Block House Bottom
House Bottom, situated below the mouth of John's Creek, in Johnson County, was
so named from the block house built there in 1787-88 by the first settlers ever
to come to Eastern Kentucky. The block house or fort was built about 100 yards
from the bank of the Big Sandy River, in a valley of about 1500 acres.
This old fort or block house was built at the site of a
hunting lodge established about the year 1750 by the Harmons and other hunters of Virginia.
It was at this lodge that frontiersmen stopped for shelter while making hunting trips into
what was then a wilderness where the Shawnee, Cherokee, Delaware, Wyandots, Toteros
and Iroquois fought, hunted, and perhaps held religious ceremonies.
It was about this time that Dr. Thomas Walker and his party
of Virginians, the first white men of whom we have record to come to Kentucky, explored this
section, and visited the site of what is now Paintsville. However, it was not until about 30 years
later that the first settlement was established at Block House Bottom.
The Valley chosen for the fort, according to Kerr's history
of the Big Sandy Valley, was filled with trees in size from the shrub to the giant oak,
poplar and sycamore. It was also covered with a thick growth of cane which furnished winter
pastures to buffalo, elk, and deer and which was indicative of the soil's deep and lasting
The fort was about forty-feet square and two stories in height.
The upper story projected beyond the walls of the lower story about two feet on every side and
this extra space was floored with heavy timbers in which loopholes were cut through to fire down
upon attacking Indians, should they ever come to such close quarters.
The door or gate was made of split oak timbers six inches in
thickness. It was hung upon strong wooden hinges made by the hunters, opened inward, and was
secured by an immense beam of oak.

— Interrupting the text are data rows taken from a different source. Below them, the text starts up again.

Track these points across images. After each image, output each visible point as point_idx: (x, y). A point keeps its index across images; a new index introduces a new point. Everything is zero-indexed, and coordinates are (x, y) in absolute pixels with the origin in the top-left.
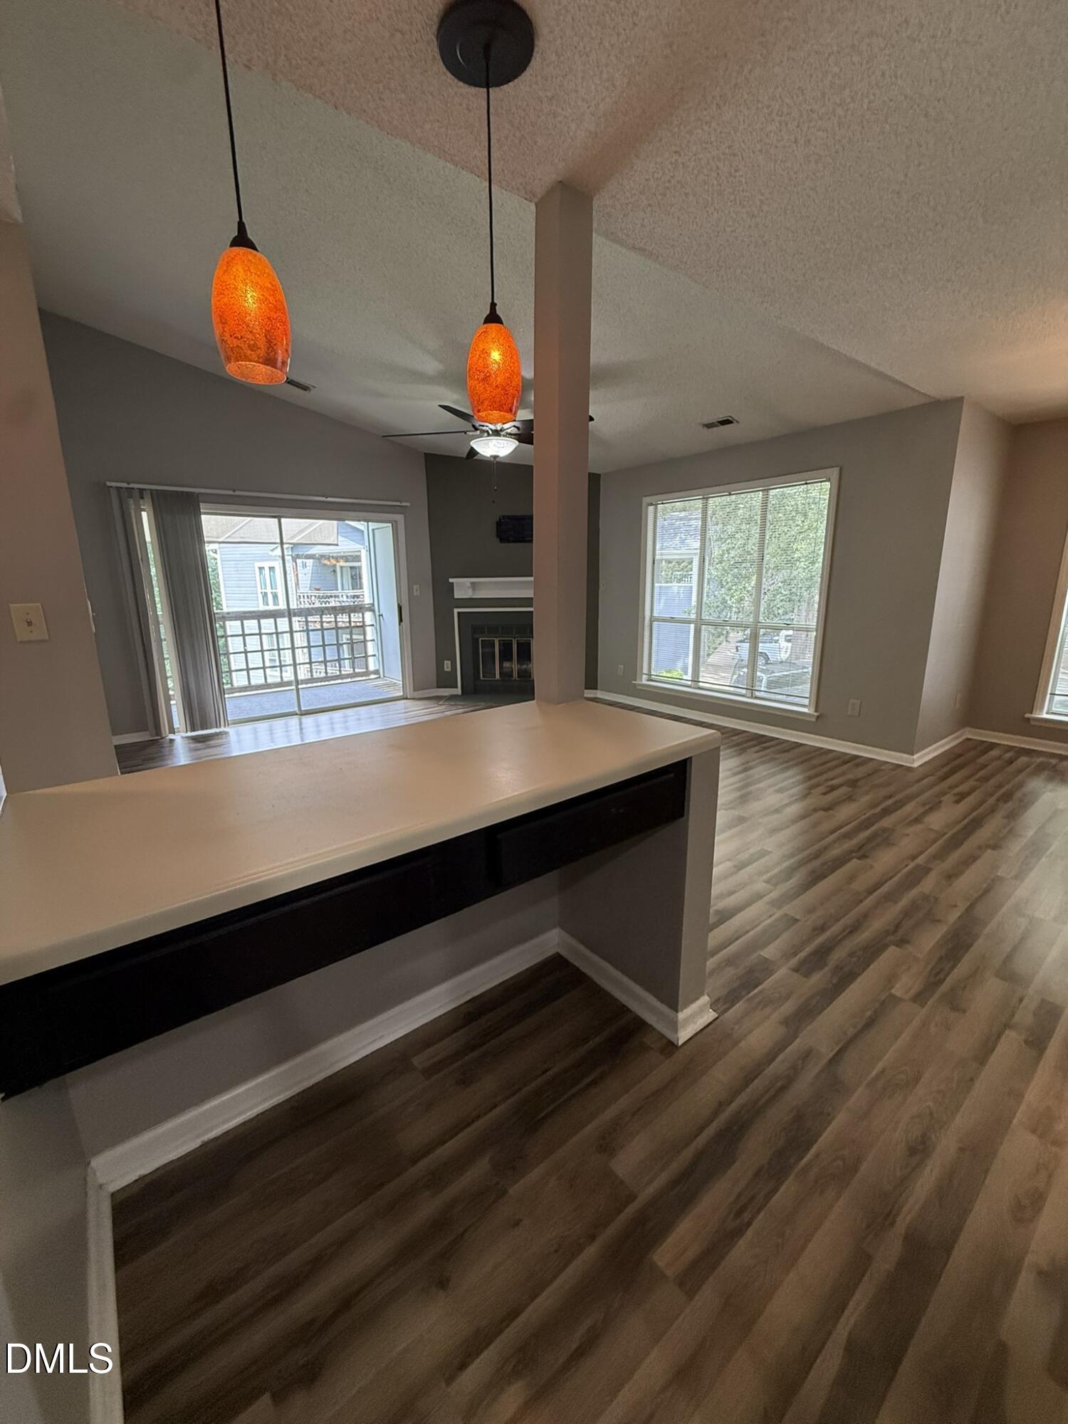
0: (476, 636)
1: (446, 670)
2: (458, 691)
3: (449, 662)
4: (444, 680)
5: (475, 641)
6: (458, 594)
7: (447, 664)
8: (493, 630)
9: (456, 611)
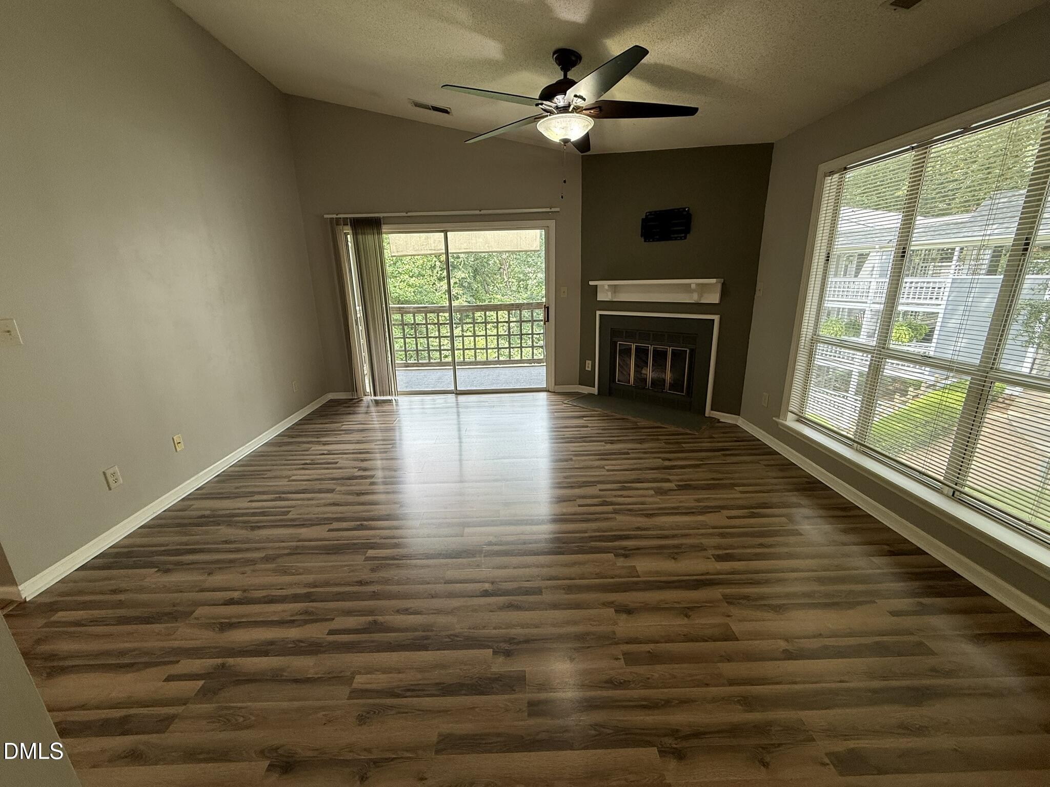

The roof sloped up from each of the four sides of the fort
to a point in the center and was made of slabs of white oak timber "pinned" to the log "ribs" or
rafters with long wooden pins or pegs driven into holes bored with an auger.
A small stream flowed from the hills back of the bottom and at
that time passed by the fort, and upon it the settlers relied for water.
The timber about the fort was cut off close to the ground and
burned back the full space of rifle range as a precaution in time of attack.
This crude and strong building thus erected by the rough
of the Virginia frontier,
all of whom were as brave and hardy as any who ever founded a frontier post, was the
famous block house. The settlement started by its erection was called Harman Station.
At this time, there was no settlement in the 14 counties in this
area or on the Tug River or any of the present counties of West Virginia along this stream.
The Indian warpath ran up the west side of the Big Sandy at this
point. John's Creek whose waters headed up against the Big Sandy and Tug rivers afforded an
escape to the settlements in Virginia provided the valley became overrun with Indians.
The names of all the early settlers
who came to Block House Bottom are not known, but Matthias Harmon,
son Heinrich Herrmann who came from Prussia to Pennsylvania appears to have been the leader.
The Harmon family settled at Draper's Meadows in Virginia in 1748. There were many hunters
and explorers in the Harmon family and they became familiar with the Big Sandy country.
With Harmon in the early settlement in Johnson County are mentioned the names of Connelly, Auxier,
Skaggs, Leake, Lusk, Howes, Horn and others.